Life and Career
Francis Upritchard was born in 1976 in New Plymouth, New Zealand. She graduated from Canterbury University of Fine Arts in 1998. That same year she moved to the UK where she lives and works.
In December 2001 the Bart Wells Institute was established by Luke Gottelier and Francis Upritchard in a large squat in East London. The Bart Wells Institute ran for about two years and exhibitions were curated by artists including Sam Basu, Brian Griffiths, David Thorpe and Harry Pye.

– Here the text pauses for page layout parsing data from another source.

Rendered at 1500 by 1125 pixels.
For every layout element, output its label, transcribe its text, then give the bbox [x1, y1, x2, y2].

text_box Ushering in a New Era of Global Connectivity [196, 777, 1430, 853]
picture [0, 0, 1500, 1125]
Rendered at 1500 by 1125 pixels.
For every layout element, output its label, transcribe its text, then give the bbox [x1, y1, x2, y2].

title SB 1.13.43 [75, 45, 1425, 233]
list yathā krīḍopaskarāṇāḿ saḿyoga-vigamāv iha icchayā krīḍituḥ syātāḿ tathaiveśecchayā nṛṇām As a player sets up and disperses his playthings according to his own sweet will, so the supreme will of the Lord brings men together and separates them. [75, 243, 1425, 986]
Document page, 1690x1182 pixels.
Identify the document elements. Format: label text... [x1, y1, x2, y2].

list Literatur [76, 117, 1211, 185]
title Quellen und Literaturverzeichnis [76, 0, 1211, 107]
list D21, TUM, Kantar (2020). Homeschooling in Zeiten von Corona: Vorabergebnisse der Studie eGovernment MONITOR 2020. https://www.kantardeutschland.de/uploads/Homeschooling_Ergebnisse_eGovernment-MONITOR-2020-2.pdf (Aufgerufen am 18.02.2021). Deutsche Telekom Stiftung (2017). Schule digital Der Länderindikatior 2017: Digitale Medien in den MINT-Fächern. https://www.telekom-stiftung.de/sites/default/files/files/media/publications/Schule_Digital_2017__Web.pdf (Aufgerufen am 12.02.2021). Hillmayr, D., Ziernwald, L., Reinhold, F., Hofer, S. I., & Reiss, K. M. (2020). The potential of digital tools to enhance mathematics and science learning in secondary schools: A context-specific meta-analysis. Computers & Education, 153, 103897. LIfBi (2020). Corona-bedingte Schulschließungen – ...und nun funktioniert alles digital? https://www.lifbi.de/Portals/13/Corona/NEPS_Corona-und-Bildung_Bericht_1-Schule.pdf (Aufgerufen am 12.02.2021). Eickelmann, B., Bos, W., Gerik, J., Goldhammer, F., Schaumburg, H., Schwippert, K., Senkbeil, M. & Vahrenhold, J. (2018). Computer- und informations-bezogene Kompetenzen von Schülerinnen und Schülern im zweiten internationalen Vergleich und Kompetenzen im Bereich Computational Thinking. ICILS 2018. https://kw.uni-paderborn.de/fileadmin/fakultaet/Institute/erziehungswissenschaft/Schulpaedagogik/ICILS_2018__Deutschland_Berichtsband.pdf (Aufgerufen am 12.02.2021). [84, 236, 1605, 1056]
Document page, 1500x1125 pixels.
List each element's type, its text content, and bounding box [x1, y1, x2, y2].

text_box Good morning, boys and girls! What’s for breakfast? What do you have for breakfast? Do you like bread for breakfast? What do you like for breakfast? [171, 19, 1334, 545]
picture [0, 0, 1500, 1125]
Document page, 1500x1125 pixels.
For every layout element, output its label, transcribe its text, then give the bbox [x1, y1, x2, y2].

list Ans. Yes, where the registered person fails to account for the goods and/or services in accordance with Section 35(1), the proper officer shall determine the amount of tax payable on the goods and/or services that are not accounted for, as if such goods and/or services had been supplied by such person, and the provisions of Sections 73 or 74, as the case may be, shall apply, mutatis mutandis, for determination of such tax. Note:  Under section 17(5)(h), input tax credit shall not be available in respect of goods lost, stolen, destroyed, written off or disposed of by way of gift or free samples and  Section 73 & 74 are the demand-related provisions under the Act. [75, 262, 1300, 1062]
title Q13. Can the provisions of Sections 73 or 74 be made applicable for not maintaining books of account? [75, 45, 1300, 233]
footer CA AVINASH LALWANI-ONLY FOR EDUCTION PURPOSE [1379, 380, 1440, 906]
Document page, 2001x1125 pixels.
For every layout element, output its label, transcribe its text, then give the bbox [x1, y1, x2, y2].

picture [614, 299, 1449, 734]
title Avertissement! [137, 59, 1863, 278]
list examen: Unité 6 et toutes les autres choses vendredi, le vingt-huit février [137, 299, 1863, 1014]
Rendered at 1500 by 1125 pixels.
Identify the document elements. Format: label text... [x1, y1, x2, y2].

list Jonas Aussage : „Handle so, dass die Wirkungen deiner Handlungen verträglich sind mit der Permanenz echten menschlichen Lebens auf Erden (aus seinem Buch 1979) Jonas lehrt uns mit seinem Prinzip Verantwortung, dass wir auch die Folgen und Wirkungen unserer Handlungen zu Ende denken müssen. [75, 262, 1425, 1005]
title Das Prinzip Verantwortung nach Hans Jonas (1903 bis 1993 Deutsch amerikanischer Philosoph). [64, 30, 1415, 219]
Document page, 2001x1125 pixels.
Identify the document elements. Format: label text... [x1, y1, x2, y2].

Upritchard was short-listed for the Becks Futures prize for an exhibition she made 2003 Save Yourself, a small mummy surrounded by funerary urns which lies on the gallery floor vibrating and moaning. A packet of cigarettes is tucked into its bandages, and a single glass eye can also be seen.
In 2005 Upritchard had simultaneous shows in the Andrea Rosen Gallery and Salon 94. The sculpture Torcello, Balata Figures and a selection of found objects were arranged over two large plinths. Sculptures of sloths, monkeys, orrerys and rocks. In 2005 she also won New Zealand's Walters Prize for art, after being shortlisted for her Artspace show Doomed Doomed All Doomed in 2005.
It was announced in 2008 that Upritchard, along with Judy Millar, would be New Zealand's representatives at the 2009 Venice Biennale.Upritchard's installation was entitled Save Yourself. This was Upritchards first major installation of furniture with figures. Across thee rooms in Fondazione Claudio Buziol Palazzo, 3 over sized tables which made up the works Long, Lonely and Dancers, with a mix of references including psychedelic culture, hippies, Pieter Bruegel the elder and Erasmus Grasser.
In the 2009 show Feierabend at Kate Macgarry, Upritchard showed with the jewellery designer Karl Fritsch and furniture designer Martino Gamper. The show blended craft, design and fine art in a seamless way, to a point where the viewer became unsure of the authorship of each work. Gesumptkunsthandwerk at the Govett Brewster in the show ‘Stealing the Senses’ was a further exploration of this collaboration. The show was shown again later at Hamish McKay gallery in Wellington. This show included ceramics and bronzes made together by Fritsch Gamper and Upritchard, alongside sculptures and lamps by Upritchard, rings and ornaments by Fritch, furniture and bowls by Gamper.
Upritchards first solo museum show in Europe was at the Vienna Secession called In die Höhle (into the Cave). The show included works combining furniture and figurative sculptures referencing Sol LeWitt, Gustav Klimt, Beethoven Frieze and Weiner Werkstatte.
Francis Upritchard is represented in the UK by Kate Macgarry, in the US by Salon 94 and in New Zealand by Ivan Anthony Gallery.